Supplementary Material for: Endothelial Dysfunction Occurs prior to Clinical Evidence of Polycystic Kidney Disease

Objective: Polycystic kidney disease (PKD), a monogenic disease with an autosomal dominant or an autosomal recessive form of inheritance (ARPKD), is the most common genetic cause of renal dysfunction and end-stage renal failure. In addition to the development of cysts, the autosomal form of PKD is associated with vascular endothelial dysfunction, a marker of vascular disease. Whether vascular endothelial dysfunction is also present in ARPKD, and its relationship with renal dysfunction remain to be determined. Methods: ARPKD rats (PCK model) and controls were studied at 6 and 10 weeks of age, and mean arterial pressure and renal function were measured. Aortic endothelial function was assessed using organ chamber techniques. Aortic endothelial cells (ECs) were isolated, characterized and their function studied. Results: Compared to controls, ARPKD animals had a decrease in the vasorelaxation to endothelium-dependent vasodilators, even prior to changes in mean arterial pressure or renal function. The abnormal vasoreactivity was corrected with L-arginine (a precursor of nitric oxide, NO), while the expression of endothelial NO synthase (eNOS) was unchanged. Furthermore, isolated ECs from 6-week-old ARPKD animals showed increased oxidative stress, with preserved eNOS expression and abnormal patterns of migration and angiogenic capacity (measured by the scratch and tube formation assays, respectively). Conclusion: ARPKD leads to impairments in aortic vascular function and ECs at an early stage, which can have significant functional consequences, potentially representing a novel therapeutic target in this disease.

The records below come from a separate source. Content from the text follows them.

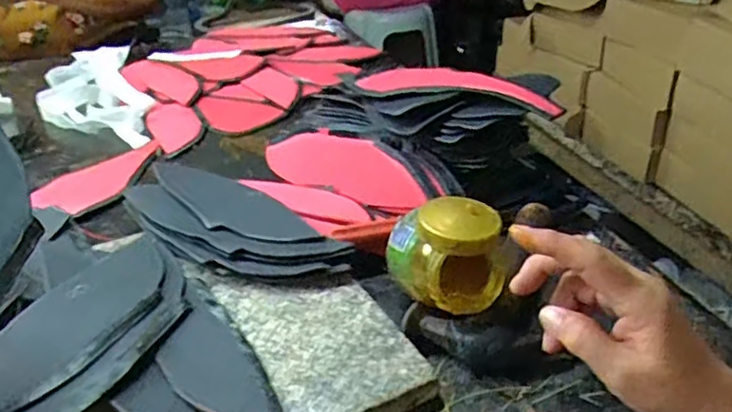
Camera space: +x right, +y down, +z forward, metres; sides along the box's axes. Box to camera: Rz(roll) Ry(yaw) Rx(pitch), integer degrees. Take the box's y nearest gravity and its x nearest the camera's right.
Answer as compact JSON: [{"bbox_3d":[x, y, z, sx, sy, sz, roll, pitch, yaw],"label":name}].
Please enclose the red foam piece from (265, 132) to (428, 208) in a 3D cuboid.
[{"bbox_3d":[-0.029,-0.041,0.609,0.215,0.056,0.011,16,-4,40],"label":"red foam piece"}]

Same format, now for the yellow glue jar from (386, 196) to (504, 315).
[{"bbox_3d":[0.052,0.035,0.423,0.069,0.069,0.067,-1,32,3],"label":"yellow glue jar"}]

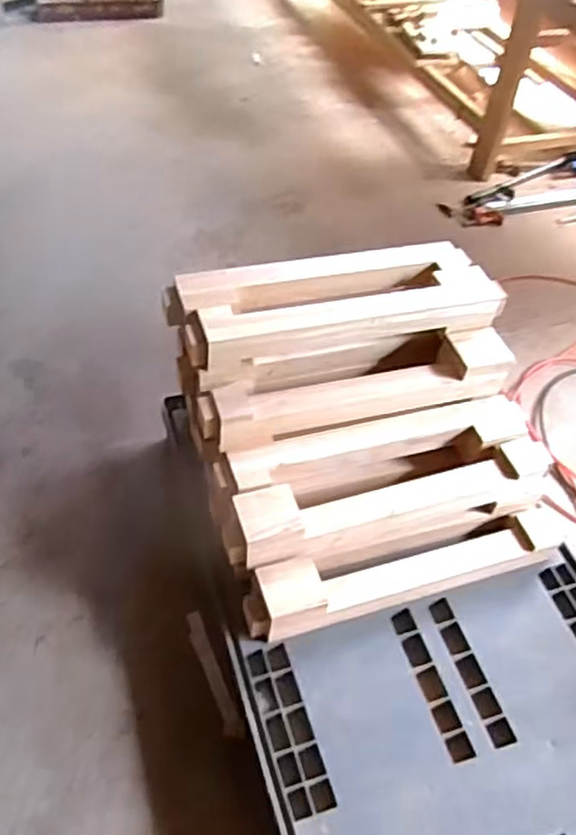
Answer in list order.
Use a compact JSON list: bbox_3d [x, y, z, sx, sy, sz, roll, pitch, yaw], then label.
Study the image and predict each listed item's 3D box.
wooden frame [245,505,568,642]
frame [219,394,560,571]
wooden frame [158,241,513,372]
[{"bbox_3d":[0.270,0.313,1.443,0.726,0.106,0.133,-10,51,-16],"label":"wooden frame"},{"bbox_3d":[0.210,0.131,1.481,0.714,0.120,0.238,-10,51,-17],"label":"frame"},{"bbox_3d":[0.100,-0.265,1.533,0.718,0.096,0.244,-8,50,-15],"label":"wooden frame"}]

研究目的：多囊肾疾病（Polycystic kidney disease, PKD）是一类单基因遗传病，可呈常染色体显性或常染色体隐性遗传（ARPKD），是引发肾功能不全与终末期肾衰竭的最常见遗传病因。除囊肿形成外，常染色体显性型PKD与血管内皮功能障碍相关，而后者是血管疾病的标志性指标。目前尚不清楚ARPKD中是否同样存在血管内皮功能障碍，以及其与肾功能不全的关联机制。 研究方法：本研究以ARPKD大鼠（PCK模型）及对照大鼠为研究对象，分别在6周龄与10周龄时开展实验，检测平均动脉压与肾功能指标。采用器官槽技术评估主动脉内皮功能。分离主动脉内皮细胞（endothelial cells, ECs）并对其进行鉴定，同时开展功能学研究。 研究结果：与对照组相比，ARPKD模型动物对内皮依赖性血管舒张剂的血管舒张反应出现减弱，且该变化甚至早于平均动脉压或肾功能的异常改变。这种异常血管反应可通过L-精氨酸（一氧化氮（nitric oxide, NO）前体）得到纠正，而内皮型一氧化氮合酶（endothelial NO synthase, eNOS）的表达水平未发生变化。进一步研究发现，6周龄ARPKD模型动物分离得到的内皮细胞（ECs）氧化应激水平升高，内皮型一氧化氮合酶表达得以保留，但迁移能力与血管生成能力出现异常（分别通过划痕实验与管形成实验进行检测）。 研究结论：ARPKD可在疾病早期即造成主动脉血管功能与内皮细胞功能损伤，该损伤具有显著的功能学意义，有望成为该疾病的新型治疗靶点。